Literally just finished all that up, except the shanty in the living room. Headed out in the am to OSP or north.


----------



## 9Left (Jun 23, 2012)

Man, I'm just so darn happy that we are finally going to have a good ice season again!!


----------



## redthirty (Sep 19, 2014)

Kitchen counter yesterday! Can't wait! Good luck everyone be safe.


----------



## AtticaFish (Nov 23, 2008)

I cleaned out and re-organized my ice jig box today.............. at work.  Bring it on!!!!!!!!


----------



## icebucketjohn (Dec 22, 2005)

2x Bobberbucket


----------



## RJohnson442 (May 14, 2013)

I'll be headed out to OSP this morning and maybe nimi this afternoon.
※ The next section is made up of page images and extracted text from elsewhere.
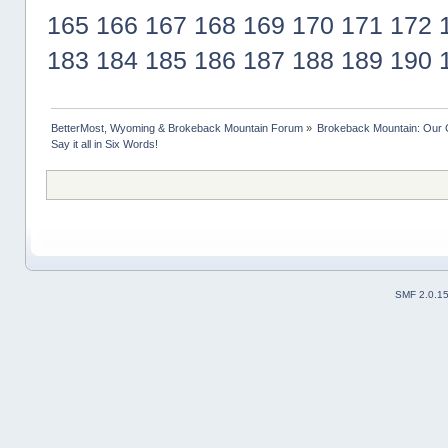
165
166
167
168
169
170
171
172
183
184
185
186
187
188
189
190
BetterMost, Wyoming & Brokeback Mountain Forum
»
Brokeback Mountain: Our
Say it all in Six Words!
SMF 2.0.1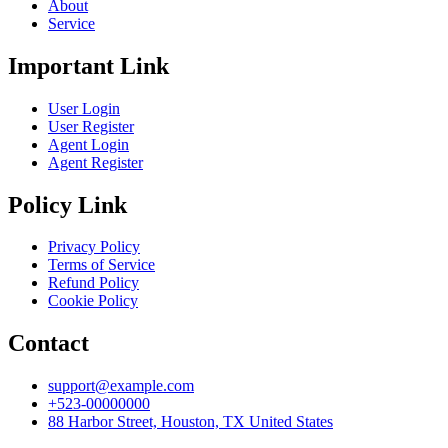
About
Service
Important Link
User Login
User Register
Agent Login
Agent Register
Policy Link
Privacy Policy
Terms of Service
Refund Policy
Cookie Policy
Contact
support@example.com
+523-00000000
88 Harbor Street, Houston, TX United States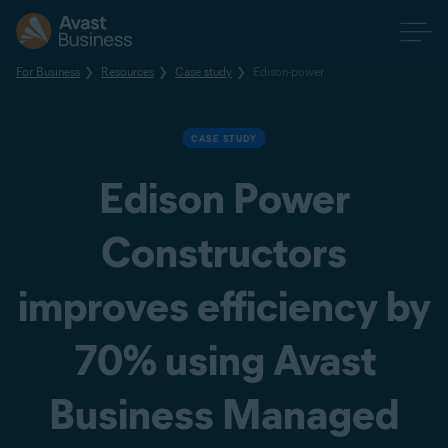
For Business
Resources
Case study
Edison-power
CASE STUDY
Edison Power
Constructors
improves efficiency by
70% using Avast
Business Managed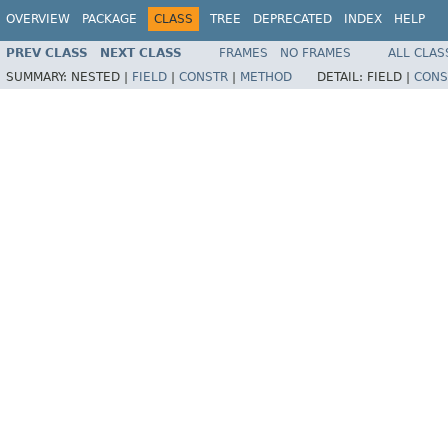
OVERVIEW
PACKAGE
CLASS
TREE
DEPRECATED
INDEX
HELP
PREV CLASS
NEXT CLASS
FRAMES
NO FRAMES
ALL CLAS
SUMMARY:
NESTED |
FIELD
|
CONSTR
|
METHOD
DETAIL:
FIELD |
CONS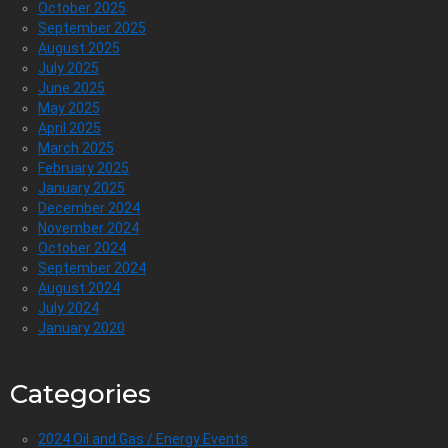
October 2025
September 2025
August 2025
July 2025
June 2025
May 2025
April 2025
March 2025
February 2025
January 2025
December 2024
November 2024
October 2024
September 2024
August 2024
July 2024
January 2020
Categories
2024 Oil and Gas / Energy Events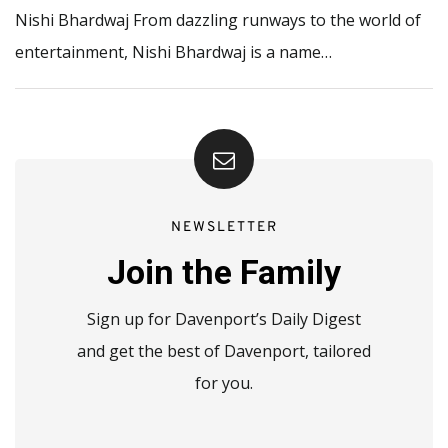
Nishi Bhardwaj From dazzling runways to the world of
entertainment, Nishi Bhardwaj is a name…
NEWSLETTER
Join the Family
Sign up for Davenport’s Daily Digest
and get the best of Davenport, tailored
for you.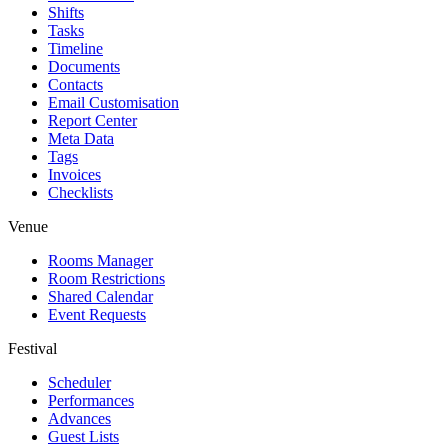
Shifts
Tasks
Timeline
Documents
Contacts
Email Customisation
Report Center
Meta Data
Tags
Invoices
Checklists
Venue
Rooms Manager
Room Restrictions
Shared Calendar
Event Requests
Festival
Scheduler
Performances
Advances
Guest Lists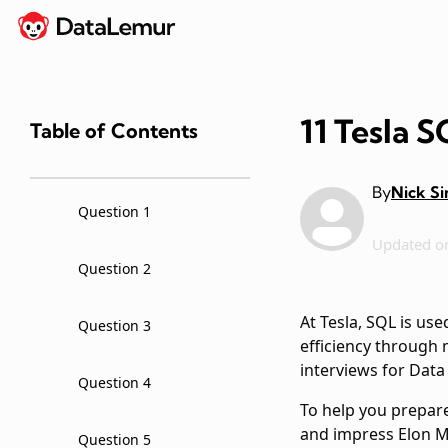
11 Tesla 
Table of Contents
By
Nick S
Question 1
Updated o
Question 2
At Tesla, SQL is us
Question 3
efficiency through 
interviews for Data
Question 4
To help you prepare
and impress Elon 
Question 5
Woohoo!!!


----------



## miked913 (Feb 29, 2008)

finished restringing, tying everything up charging batteries, digging out sleds, shanty, heater, propane and chairs...... should be a long awaited fishing weekend!!!


----------



## RJohnson442 (May 14, 2013)

Well I made it out from 9:30 till around 12:30 it was slow going at first caught 10 fish total 1 crappie and the rest were gill's maybe 3 keepers out of the bunch. Drilled around 20 holes and all I can say is it's amazing how shifting a few feet over can produce more hits. After Lunch I went to a private pond and was nailing them! Stopped counting after 30 fish 1 bass the rest were gills maybe 10 keepers out of that bunch. Everything was catch and release yesterday and chartreuse with a wax worm seemed to be the color of choice. Fished mostly 8-10 ft of water and was getting hits about 2 ft off bottom. as soon as the waxie was gone so were the hits.


----------